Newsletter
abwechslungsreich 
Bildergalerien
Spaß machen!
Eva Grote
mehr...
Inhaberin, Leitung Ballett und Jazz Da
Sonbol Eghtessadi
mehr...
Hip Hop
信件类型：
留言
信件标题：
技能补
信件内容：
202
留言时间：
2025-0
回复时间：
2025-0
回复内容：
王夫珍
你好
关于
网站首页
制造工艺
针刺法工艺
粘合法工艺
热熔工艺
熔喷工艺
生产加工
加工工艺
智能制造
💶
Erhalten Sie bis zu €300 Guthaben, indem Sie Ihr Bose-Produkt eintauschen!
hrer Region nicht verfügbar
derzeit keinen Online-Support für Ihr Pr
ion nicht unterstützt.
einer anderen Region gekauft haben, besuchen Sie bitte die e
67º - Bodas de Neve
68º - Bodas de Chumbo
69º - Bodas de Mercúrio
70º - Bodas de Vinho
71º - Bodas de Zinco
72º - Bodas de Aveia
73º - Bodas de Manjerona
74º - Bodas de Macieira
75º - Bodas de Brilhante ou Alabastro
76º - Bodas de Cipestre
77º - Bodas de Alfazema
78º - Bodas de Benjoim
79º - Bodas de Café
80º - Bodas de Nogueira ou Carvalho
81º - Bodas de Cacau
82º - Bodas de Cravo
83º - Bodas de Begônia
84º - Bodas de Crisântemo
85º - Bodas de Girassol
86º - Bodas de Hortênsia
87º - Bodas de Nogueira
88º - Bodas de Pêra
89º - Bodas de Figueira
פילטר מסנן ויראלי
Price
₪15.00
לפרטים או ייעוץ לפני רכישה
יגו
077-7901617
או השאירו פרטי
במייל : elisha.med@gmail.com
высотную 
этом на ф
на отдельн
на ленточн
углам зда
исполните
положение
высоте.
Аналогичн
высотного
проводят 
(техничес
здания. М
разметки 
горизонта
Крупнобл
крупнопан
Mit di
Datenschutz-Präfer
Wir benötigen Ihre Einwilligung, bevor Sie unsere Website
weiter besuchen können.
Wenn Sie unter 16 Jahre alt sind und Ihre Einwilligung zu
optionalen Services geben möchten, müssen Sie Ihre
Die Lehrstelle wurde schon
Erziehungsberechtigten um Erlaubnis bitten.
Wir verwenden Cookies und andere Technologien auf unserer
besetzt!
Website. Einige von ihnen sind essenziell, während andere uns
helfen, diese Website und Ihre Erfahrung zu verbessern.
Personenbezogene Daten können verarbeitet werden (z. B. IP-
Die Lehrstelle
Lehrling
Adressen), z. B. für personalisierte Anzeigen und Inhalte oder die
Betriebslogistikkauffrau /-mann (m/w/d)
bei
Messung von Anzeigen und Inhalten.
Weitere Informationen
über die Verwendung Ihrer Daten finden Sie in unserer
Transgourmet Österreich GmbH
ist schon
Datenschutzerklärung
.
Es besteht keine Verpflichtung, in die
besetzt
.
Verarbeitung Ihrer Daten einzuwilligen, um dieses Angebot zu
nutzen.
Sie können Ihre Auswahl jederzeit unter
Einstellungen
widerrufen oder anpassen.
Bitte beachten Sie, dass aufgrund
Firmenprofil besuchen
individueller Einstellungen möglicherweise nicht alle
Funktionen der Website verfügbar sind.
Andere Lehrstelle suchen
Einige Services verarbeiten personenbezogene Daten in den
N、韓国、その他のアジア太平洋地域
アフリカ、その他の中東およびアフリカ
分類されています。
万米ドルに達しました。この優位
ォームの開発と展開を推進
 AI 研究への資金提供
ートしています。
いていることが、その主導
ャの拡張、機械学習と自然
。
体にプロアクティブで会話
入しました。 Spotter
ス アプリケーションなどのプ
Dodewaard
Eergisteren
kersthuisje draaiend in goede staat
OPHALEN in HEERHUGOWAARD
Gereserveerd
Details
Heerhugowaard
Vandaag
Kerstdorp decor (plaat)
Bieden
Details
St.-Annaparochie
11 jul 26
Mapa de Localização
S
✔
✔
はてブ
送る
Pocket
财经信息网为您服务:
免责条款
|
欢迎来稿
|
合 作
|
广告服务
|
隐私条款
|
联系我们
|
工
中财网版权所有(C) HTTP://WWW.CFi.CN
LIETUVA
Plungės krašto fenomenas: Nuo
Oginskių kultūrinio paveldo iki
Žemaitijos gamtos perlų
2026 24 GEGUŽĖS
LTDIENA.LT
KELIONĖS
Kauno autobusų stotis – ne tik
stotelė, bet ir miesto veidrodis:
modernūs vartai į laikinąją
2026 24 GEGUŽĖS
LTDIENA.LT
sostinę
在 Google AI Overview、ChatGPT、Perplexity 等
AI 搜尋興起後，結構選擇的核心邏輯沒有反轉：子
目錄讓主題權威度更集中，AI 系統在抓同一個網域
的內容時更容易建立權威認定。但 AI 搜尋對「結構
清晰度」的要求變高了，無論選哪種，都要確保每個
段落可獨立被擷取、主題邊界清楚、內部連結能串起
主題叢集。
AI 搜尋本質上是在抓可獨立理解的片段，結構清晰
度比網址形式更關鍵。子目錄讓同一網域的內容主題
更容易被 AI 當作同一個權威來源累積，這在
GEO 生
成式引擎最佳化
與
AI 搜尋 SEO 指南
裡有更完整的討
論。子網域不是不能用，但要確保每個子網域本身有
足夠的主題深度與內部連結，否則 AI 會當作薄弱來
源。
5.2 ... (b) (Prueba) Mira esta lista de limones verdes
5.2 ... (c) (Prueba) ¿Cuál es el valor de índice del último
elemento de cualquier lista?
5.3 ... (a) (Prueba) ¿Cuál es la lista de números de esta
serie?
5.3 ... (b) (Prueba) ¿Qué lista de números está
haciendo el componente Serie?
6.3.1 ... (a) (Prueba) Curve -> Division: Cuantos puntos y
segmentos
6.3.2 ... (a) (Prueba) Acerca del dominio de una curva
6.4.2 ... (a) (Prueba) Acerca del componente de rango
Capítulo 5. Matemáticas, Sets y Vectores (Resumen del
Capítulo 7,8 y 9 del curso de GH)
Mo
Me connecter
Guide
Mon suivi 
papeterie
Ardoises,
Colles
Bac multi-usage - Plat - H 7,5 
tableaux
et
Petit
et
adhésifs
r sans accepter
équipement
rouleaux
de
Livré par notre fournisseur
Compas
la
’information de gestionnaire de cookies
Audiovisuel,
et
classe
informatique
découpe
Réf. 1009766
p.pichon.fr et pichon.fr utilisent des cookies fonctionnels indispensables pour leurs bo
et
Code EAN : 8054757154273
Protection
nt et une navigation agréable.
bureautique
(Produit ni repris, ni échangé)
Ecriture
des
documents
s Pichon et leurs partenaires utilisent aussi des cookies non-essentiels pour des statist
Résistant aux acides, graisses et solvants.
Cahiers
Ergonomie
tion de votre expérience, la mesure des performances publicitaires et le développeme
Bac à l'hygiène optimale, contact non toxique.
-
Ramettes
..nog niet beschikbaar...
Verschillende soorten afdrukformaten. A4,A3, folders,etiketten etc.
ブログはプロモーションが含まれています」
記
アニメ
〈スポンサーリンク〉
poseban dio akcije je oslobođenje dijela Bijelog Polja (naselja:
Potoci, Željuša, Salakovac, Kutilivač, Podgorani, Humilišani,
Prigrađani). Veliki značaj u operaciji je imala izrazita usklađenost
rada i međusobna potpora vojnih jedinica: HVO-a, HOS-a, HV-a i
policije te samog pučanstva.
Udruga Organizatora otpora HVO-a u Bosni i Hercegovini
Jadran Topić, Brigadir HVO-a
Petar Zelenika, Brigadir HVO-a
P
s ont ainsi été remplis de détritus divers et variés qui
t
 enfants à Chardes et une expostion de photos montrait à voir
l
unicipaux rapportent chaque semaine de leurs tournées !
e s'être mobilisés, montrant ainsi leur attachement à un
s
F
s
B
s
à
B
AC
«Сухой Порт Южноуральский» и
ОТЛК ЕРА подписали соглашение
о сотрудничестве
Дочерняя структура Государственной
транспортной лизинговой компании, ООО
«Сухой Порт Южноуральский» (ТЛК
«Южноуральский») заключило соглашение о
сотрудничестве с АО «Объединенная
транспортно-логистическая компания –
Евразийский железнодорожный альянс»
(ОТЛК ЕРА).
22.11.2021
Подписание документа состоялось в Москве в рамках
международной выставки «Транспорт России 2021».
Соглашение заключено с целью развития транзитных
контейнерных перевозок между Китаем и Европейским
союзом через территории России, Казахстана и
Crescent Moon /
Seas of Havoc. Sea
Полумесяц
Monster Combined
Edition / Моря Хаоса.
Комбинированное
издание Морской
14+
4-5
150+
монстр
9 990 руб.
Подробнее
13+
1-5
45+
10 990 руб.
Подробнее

→ AIM OF THE EXERCISE:
Whenever the word "números" shows up in a line of the entries above, copy that line.

→ RESPONSE TO THIS TASK:
5.3 ... (a) (Prueba) ¿Cuál es la lista de números de esta
5.3 ... (b) (Prueba) ¿Qué lista de números está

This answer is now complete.